TASK OBJECTIVE:
All lines from the top of the records below through the line holding "right knee: (180, 565, -5)", and only those, should be printed exactly, minus the pictures.

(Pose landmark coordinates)
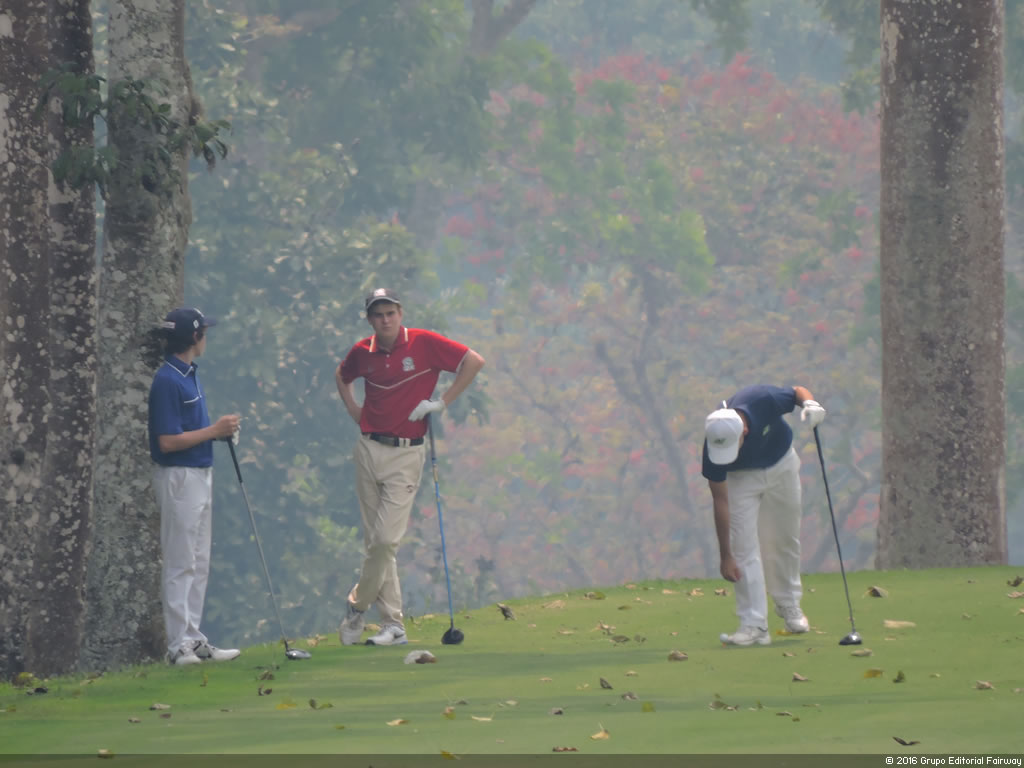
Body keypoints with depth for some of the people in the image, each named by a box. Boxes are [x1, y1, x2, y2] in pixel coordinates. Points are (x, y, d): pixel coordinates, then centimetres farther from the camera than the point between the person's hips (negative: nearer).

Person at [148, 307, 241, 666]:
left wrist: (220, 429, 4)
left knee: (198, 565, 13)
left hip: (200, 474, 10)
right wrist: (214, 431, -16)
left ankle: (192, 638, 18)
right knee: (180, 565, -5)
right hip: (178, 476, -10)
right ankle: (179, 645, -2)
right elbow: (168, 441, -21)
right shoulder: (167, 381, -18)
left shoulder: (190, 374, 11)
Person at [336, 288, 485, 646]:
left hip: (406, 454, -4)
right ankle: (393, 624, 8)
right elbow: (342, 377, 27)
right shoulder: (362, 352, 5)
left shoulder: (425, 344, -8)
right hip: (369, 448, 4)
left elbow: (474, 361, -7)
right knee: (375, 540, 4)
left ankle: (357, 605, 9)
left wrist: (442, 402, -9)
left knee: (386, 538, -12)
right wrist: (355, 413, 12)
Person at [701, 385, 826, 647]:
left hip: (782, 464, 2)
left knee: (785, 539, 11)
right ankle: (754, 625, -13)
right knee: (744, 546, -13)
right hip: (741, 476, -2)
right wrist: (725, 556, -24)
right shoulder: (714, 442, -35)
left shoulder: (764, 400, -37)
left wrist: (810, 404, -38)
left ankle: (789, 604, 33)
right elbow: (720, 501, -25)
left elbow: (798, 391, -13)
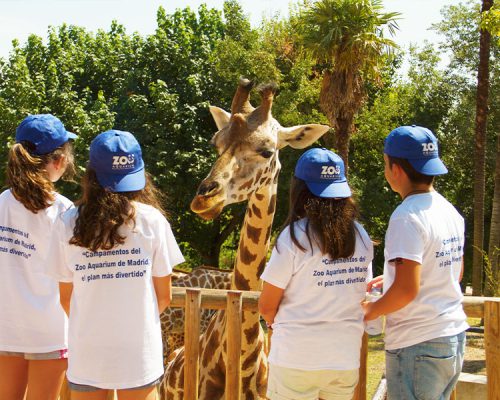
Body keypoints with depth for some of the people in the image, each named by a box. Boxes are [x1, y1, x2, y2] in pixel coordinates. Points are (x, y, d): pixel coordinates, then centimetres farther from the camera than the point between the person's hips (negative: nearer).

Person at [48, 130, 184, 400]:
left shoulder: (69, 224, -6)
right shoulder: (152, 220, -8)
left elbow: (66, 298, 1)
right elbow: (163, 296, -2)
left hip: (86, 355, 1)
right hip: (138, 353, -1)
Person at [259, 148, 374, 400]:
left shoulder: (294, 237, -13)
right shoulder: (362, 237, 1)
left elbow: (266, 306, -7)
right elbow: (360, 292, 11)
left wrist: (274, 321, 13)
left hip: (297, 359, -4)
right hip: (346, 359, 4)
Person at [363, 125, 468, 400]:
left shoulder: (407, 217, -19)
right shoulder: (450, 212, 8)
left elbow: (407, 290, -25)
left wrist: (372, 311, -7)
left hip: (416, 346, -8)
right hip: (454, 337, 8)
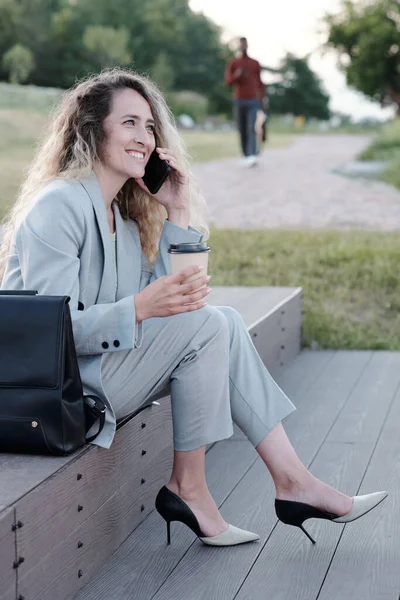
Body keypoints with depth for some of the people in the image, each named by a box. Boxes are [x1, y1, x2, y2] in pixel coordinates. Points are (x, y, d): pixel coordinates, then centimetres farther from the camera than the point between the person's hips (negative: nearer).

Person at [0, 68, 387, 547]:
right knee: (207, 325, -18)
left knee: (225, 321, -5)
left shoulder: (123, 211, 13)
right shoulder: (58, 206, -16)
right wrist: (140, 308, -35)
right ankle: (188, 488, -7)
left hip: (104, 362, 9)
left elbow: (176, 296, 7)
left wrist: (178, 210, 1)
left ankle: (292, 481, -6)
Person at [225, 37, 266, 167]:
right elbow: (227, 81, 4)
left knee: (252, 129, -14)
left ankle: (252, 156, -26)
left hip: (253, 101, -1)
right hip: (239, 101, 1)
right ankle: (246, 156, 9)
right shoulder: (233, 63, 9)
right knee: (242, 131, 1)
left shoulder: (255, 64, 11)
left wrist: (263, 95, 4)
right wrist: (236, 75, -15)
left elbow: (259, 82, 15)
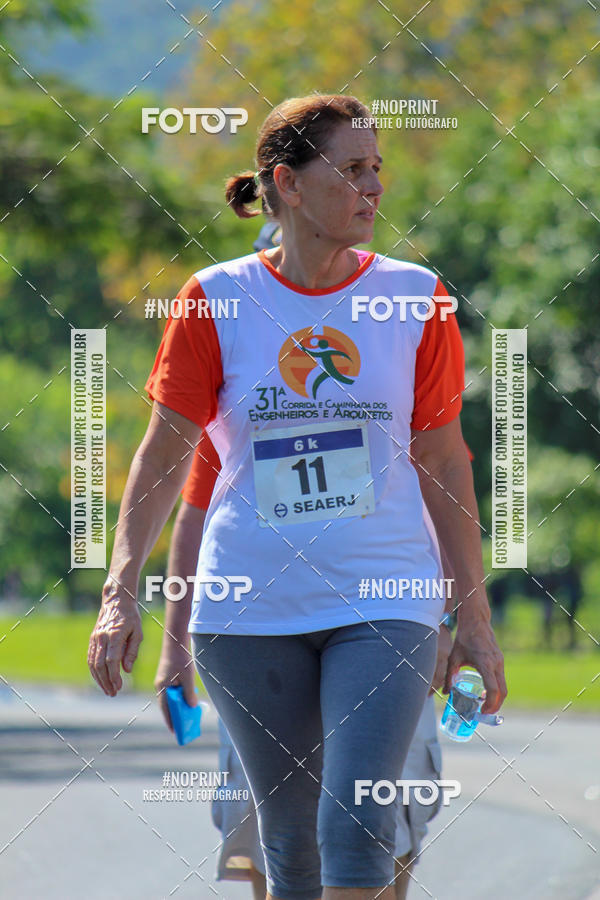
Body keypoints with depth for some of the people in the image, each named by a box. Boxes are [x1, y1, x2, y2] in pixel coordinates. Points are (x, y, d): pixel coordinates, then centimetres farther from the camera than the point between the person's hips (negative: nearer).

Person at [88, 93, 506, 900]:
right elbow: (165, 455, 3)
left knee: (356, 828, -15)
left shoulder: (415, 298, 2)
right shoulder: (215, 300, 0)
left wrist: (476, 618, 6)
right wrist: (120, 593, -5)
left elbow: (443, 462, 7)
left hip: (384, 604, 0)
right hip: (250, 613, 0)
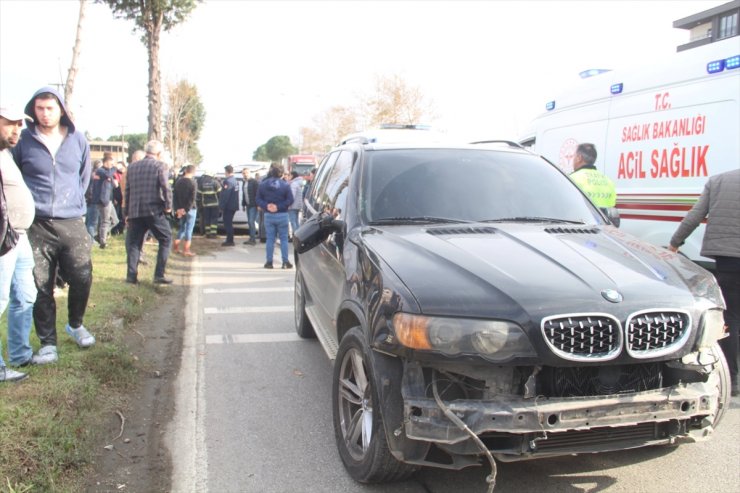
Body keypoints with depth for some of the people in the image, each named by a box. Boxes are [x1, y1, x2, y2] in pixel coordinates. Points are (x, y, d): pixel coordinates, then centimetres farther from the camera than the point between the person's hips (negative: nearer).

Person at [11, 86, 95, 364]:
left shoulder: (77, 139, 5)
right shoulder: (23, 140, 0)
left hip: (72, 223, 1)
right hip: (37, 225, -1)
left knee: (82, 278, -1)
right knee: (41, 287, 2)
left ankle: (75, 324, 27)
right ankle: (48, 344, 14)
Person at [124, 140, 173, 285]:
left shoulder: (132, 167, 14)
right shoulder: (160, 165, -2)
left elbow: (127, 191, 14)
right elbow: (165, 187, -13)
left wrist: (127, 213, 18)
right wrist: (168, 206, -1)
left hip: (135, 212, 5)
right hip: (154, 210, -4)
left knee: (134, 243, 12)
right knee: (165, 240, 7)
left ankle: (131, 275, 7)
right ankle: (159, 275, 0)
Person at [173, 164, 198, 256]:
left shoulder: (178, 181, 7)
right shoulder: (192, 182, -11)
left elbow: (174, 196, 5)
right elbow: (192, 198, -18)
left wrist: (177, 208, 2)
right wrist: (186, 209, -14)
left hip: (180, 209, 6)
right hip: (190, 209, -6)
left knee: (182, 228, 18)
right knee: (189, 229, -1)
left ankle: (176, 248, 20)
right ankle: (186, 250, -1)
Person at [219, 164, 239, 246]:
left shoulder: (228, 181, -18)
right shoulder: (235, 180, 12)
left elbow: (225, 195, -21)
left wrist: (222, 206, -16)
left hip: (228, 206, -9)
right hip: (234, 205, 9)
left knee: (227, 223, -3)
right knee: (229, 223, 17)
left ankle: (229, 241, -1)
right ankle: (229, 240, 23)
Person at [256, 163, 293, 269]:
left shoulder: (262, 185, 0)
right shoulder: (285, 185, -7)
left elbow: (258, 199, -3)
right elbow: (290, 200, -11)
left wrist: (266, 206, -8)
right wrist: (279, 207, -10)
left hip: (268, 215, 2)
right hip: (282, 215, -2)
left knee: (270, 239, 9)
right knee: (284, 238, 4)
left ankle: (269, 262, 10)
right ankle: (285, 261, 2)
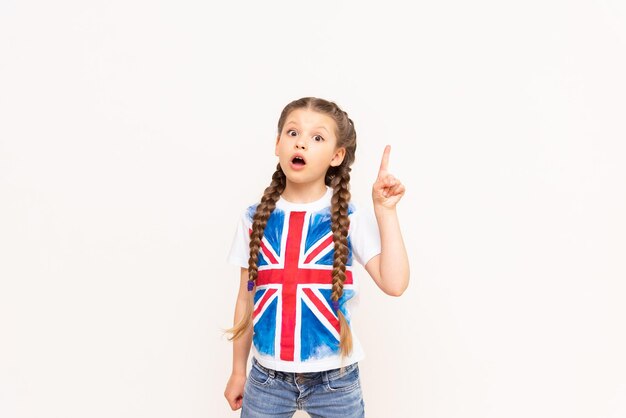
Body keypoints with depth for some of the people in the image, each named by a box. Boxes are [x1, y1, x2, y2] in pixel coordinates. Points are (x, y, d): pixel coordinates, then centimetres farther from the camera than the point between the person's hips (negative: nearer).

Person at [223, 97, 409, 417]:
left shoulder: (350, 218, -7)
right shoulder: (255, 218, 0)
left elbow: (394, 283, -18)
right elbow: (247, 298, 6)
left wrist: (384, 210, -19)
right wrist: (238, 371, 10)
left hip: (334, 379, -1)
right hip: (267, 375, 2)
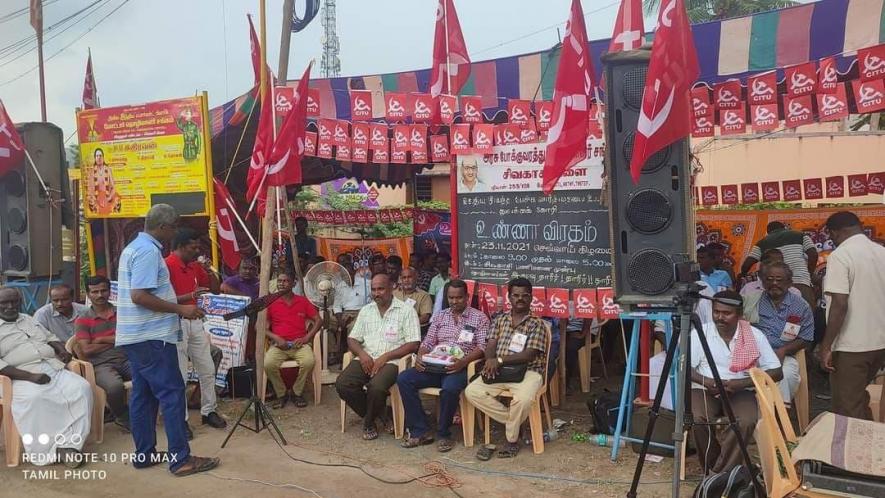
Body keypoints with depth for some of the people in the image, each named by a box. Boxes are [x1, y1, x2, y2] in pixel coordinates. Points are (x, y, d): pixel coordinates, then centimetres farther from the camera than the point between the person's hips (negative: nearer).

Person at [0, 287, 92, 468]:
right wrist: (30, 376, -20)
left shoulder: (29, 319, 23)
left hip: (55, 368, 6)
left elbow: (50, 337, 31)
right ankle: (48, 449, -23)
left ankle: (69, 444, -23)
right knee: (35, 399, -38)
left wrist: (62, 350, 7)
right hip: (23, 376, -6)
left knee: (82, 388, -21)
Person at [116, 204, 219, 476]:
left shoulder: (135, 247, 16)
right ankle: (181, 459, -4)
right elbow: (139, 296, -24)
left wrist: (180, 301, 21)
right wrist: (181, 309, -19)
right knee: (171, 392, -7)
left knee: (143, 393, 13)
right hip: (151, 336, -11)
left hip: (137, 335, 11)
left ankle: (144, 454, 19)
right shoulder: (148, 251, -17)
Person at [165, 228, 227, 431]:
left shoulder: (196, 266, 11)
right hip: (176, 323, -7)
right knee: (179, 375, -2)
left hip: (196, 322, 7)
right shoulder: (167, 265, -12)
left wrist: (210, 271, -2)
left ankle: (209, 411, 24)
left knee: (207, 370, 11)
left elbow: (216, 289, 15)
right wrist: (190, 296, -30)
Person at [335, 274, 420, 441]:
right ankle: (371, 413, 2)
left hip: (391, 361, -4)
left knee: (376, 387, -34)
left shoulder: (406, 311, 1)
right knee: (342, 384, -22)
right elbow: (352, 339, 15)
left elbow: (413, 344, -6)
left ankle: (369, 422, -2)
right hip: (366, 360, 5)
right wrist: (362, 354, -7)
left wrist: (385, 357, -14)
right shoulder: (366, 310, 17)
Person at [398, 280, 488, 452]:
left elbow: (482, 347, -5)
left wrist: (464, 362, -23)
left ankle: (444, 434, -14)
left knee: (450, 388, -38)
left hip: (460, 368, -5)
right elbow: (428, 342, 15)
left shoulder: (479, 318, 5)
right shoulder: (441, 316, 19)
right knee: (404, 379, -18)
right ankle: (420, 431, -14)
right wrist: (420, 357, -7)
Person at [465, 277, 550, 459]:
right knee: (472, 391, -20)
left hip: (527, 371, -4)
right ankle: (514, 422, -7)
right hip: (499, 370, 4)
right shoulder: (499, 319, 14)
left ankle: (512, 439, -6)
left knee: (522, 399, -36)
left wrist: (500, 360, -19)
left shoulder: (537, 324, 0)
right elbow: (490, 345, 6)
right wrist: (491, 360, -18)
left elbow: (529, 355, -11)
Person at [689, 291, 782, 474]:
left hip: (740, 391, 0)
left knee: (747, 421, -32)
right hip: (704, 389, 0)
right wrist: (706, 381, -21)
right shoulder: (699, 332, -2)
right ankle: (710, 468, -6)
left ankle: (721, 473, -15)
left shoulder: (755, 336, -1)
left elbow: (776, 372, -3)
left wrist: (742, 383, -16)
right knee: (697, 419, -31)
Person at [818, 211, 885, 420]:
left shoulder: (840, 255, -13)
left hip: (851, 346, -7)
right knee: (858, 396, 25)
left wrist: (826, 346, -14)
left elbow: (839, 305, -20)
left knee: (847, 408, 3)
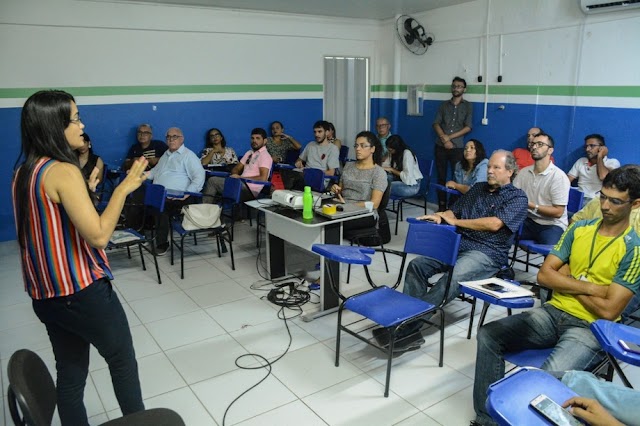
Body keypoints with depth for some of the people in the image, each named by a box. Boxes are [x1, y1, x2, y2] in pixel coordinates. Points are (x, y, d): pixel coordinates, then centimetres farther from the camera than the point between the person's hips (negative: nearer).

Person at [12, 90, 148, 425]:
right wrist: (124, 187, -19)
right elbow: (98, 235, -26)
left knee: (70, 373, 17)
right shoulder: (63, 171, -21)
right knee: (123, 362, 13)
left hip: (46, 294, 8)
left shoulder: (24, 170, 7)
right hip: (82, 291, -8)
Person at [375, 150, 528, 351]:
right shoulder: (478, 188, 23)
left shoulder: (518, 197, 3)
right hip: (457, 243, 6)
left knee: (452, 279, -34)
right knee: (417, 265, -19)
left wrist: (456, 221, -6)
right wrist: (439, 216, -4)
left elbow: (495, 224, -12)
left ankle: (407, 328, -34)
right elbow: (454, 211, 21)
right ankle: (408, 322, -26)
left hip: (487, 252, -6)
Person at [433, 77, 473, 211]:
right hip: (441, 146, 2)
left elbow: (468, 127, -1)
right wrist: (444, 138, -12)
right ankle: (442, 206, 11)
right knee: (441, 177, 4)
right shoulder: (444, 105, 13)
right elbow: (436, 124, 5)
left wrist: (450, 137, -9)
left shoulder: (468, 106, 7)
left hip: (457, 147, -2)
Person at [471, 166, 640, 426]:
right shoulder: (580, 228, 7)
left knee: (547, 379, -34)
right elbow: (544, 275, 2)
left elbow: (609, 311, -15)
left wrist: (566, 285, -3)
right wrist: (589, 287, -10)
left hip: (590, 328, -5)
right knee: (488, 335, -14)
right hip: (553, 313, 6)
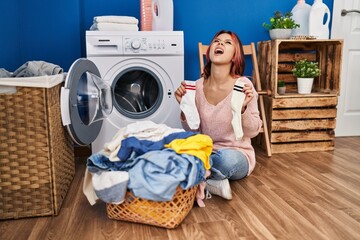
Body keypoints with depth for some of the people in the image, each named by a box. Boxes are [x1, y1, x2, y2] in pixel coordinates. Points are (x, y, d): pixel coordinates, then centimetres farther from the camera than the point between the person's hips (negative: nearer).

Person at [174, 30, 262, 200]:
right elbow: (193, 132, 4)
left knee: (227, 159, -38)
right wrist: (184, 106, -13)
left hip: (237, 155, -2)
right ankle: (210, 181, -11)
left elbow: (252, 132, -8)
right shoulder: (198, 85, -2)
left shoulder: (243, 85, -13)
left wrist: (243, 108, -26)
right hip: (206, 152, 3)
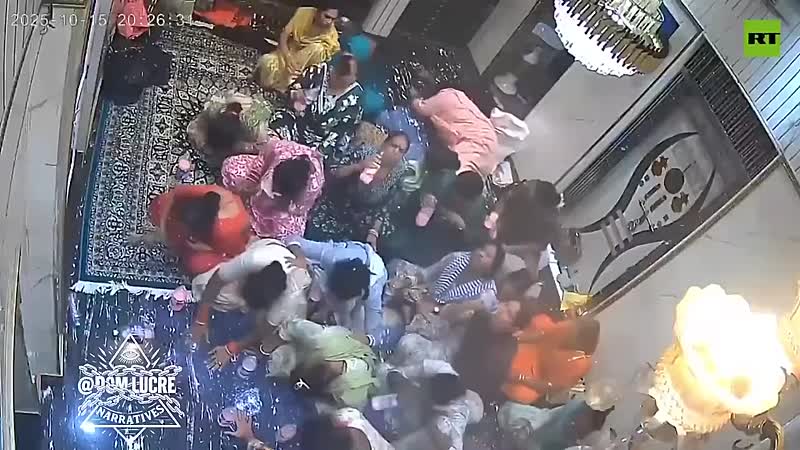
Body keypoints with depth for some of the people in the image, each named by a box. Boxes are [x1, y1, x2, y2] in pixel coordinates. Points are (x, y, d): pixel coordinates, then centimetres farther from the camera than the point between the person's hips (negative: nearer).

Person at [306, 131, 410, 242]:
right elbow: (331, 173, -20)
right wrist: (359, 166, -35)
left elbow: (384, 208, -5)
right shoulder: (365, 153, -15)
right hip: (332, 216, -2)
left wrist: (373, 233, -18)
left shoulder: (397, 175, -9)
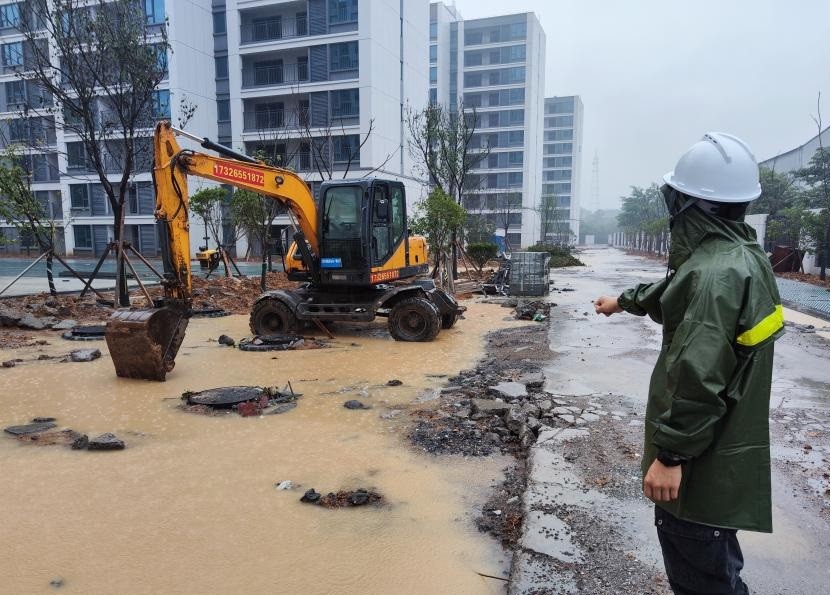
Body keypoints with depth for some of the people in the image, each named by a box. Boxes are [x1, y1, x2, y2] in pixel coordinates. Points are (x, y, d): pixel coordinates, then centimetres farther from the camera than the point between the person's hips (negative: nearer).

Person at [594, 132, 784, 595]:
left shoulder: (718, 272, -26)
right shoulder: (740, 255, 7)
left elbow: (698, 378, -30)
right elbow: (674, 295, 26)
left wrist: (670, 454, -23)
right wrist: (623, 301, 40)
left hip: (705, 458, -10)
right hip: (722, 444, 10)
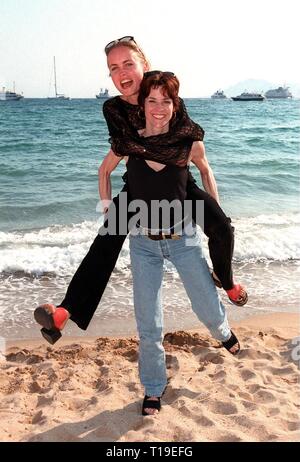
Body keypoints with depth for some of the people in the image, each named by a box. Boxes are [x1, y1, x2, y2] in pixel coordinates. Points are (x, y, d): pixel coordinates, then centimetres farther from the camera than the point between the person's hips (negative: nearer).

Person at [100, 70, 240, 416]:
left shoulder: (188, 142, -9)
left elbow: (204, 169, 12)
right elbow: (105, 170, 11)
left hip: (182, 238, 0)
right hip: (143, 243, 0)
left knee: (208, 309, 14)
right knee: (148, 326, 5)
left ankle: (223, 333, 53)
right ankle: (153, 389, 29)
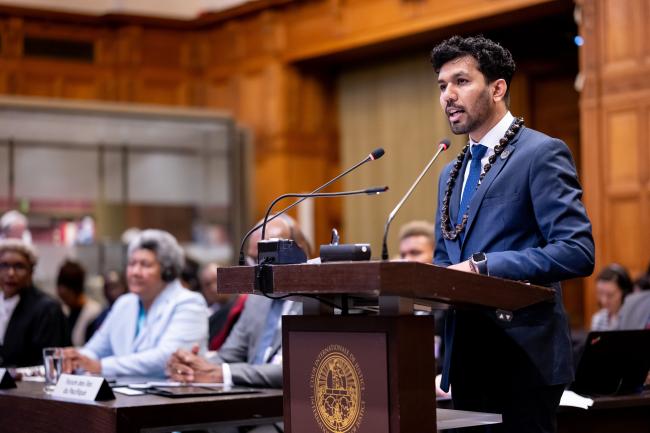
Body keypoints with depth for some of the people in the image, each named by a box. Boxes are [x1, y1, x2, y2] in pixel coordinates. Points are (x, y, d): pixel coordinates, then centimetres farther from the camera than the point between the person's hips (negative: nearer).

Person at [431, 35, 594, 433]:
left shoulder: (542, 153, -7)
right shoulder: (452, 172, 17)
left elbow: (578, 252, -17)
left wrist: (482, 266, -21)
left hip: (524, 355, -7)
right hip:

PROBLEM SOLUTION:
Body keypoints with depth for some of the people in the image, each named by a box. Boxes are [x1, y1, x2, y2] in pixel coordinates. Points are (x, y, d): pixel coordinates, then centimetres farther from the camera than the point between the person's hips (negative: nearer).

Person at [148, 307, 241, 666]:
left wrist: (220, 429, 4)
left knee: (198, 565, 13)
left hip: (200, 474, 10)
right wrist: (214, 431, -16)
left ankle: (192, 638, 18)
right knee: (180, 565, -5)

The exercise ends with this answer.